> **Do this**:
Print every entry exactly as written.

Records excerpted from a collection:
========
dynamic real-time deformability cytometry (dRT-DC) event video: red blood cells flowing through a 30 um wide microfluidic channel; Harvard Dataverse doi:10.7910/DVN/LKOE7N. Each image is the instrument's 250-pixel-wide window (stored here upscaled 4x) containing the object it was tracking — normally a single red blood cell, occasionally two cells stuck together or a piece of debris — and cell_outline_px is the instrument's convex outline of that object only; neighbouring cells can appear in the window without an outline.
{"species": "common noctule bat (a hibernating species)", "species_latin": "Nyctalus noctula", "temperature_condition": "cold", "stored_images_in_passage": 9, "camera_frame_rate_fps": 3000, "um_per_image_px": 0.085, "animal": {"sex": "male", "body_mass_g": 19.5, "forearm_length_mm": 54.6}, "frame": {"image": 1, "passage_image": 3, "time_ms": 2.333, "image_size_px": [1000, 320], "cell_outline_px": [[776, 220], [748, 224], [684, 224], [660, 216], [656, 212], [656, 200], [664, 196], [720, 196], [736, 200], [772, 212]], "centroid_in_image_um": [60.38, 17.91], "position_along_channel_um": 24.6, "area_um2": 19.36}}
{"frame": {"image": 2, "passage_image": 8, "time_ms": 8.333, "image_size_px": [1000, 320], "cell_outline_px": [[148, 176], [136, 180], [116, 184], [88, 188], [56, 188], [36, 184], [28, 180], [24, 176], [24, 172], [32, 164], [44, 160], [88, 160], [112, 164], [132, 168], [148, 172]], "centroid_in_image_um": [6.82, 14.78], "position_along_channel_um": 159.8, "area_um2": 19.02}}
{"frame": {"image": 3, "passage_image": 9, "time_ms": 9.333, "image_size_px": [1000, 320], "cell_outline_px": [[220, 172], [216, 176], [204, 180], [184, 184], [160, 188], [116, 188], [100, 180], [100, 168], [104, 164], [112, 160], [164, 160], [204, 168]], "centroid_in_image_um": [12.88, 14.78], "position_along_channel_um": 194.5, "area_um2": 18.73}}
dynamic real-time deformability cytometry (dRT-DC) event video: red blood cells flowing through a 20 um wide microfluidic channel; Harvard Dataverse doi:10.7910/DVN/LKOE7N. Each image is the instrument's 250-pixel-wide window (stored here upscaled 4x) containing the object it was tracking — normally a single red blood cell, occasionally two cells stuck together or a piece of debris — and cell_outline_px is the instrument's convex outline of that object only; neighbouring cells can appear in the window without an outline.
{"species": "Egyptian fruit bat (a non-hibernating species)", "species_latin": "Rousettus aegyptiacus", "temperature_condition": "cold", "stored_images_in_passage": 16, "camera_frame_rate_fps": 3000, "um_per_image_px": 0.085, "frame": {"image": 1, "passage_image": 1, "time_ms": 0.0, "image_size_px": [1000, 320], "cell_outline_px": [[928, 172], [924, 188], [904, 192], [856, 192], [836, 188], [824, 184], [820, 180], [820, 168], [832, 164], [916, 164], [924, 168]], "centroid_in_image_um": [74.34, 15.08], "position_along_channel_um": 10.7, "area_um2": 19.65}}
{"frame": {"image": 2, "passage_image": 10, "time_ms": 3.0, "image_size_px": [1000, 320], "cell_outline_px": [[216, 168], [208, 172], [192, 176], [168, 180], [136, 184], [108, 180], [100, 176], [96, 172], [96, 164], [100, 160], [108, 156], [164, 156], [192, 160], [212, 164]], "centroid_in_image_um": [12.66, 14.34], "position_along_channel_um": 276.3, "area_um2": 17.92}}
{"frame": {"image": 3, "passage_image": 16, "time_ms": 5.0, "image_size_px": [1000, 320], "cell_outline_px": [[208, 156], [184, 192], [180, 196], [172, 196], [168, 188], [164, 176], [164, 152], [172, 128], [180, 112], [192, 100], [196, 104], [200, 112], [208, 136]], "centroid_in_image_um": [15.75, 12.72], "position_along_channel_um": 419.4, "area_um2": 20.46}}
========
> **Expected answer**:
dynamic real-time deformability cytometry (dRT-DC) event video: red blood cells flowing through a 30 um wide microfluidic channel; Harvard Dataverse doi:10.7910/DVN/LKOE7N. Each image is the instrument's 250-pixel-wide window (stored here upscaled 4x) containing the object it was tracking — normally a single red blood cell, occasionally two cells stuck together or a piece of debris — and cell_outline_px is the instrument's convex outline of that object only; neighbouring cells can appear in the window without an outline.
{"species": "common noctule bat (a hibernating species)", "species_latin": "Nyctalus noctula", "temperature_condition": "cold", "stored_images_in_passage": 9, "camera_frame_rate_fps": 3000, "um_per_image_px": 0.085, "animal": {"sex": "male", "body_mass_g": 19.5, "forearm_length_mm": 54.6}, "frame": {"image": 1, "passage_image": 3, "time_ms": 2.333, "image_size_px": [1000, 320], "cell_outline_px": [[776, 220], [748, 224], [684, 224], [660, 216], [656, 212], [656, 200], [664, 196], [720, 196], [736, 200], [772, 212]], "centroid_in_image_um": [60.38, 17.91], "position_along_channel_um": 24.6, "area_um2": 19.36}}
{"frame": {"image": 2, "passage_image": 8, "time_ms": 8.333, "image_size_px": [1000, 320], "cell_outline_px": [[148, 176], [136, 180], [116, 184], [88, 188], [56, 188], [36, 184], [28, 180], [24, 176], [24, 172], [32, 164], [44, 160], [88, 160], [112, 164], [132, 168], [148, 172]], "centroid_in_image_um": [6.82, 14.78], "position_along_channel_um": 159.8, "area_um2": 19.02}}
{"frame": {"image": 3, "passage_image": 9, "time_ms": 9.333, "image_size_px": [1000, 320], "cell_outline_px": [[220, 172], [216, 176], [204, 180], [184, 184], [160, 188], [116, 188], [100, 180], [100, 168], [104, 164], [112, 160], [164, 160], [204, 168]], "centroid_in_image_um": [12.88, 14.78], "position_along_channel_um": 194.5, "area_um2": 18.73}}
dynamic real-time deformability cytometry (dRT-DC) event video: red blood cells flowing through a 20 um wide microfluidic channel; Harvard Dataverse doi:10.7910/DVN/LKOE7N. Each image is the instrument's 250-pixel-wide window (stored here upscaled 4x) containing the object it was tracking — normally a single red blood cell, occasionally two cells stuck together or a piece of debris — and cell_outline_px is the instrument's convex outline of that object only; neighbouring cells can appear in the window without an outline.
{"species": "Egyptian fruit bat (a non-hibernating species)", "species_latin": "Rousettus aegyptiacus", "temperature_condition": "cold", "stored_images_in_passage": 16, "camera_frame_rate_fps": 3000, "um_per_image_px": 0.085, "frame": {"image": 1, "passage_image": 1, "time_ms": 0.0, "image_size_px": [1000, 320], "cell_outline_px": [[928, 172], [924, 188], [904, 192], [856, 192], [836, 188], [824, 184], [820, 180], [820, 168], [832, 164], [916, 164], [924, 168]], "centroid_in_image_um": [74.34, 15.08], "position_along_channel_um": 10.7, "area_um2": 19.65}}
{"frame": {"image": 2, "passage_image": 10, "time_ms": 3.0, "image_size_px": [1000, 320], "cell_outline_px": [[216, 168], [208, 172], [192, 176], [168, 180], [136, 184], [108, 180], [100, 176], [96, 172], [96, 164], [100, 160], [108, 156], [164, 156], [192, 160], [212, 164]], "centroid_in_image_um": [12.66, 14.34], "position_along_channel_um": 276.3, "area_um2": 17.92}}
{"frame": {"image": 3, "passage_image": 16, "time_ms": 5.0, "image_size_px": [1000, 320], "cell_outline_px": [[208, 156], [184, 192], [180, 196], [172, 196], [168, 188], [164, 176], [164, 152], [172, 128], [180, 112], [192, 100], [196, 104], [200, 112], [208, 136]], "centroid_in_image_um": [15.75, 12.72], "position_along_channel_um": 419.4, "area_um2": 20.46}}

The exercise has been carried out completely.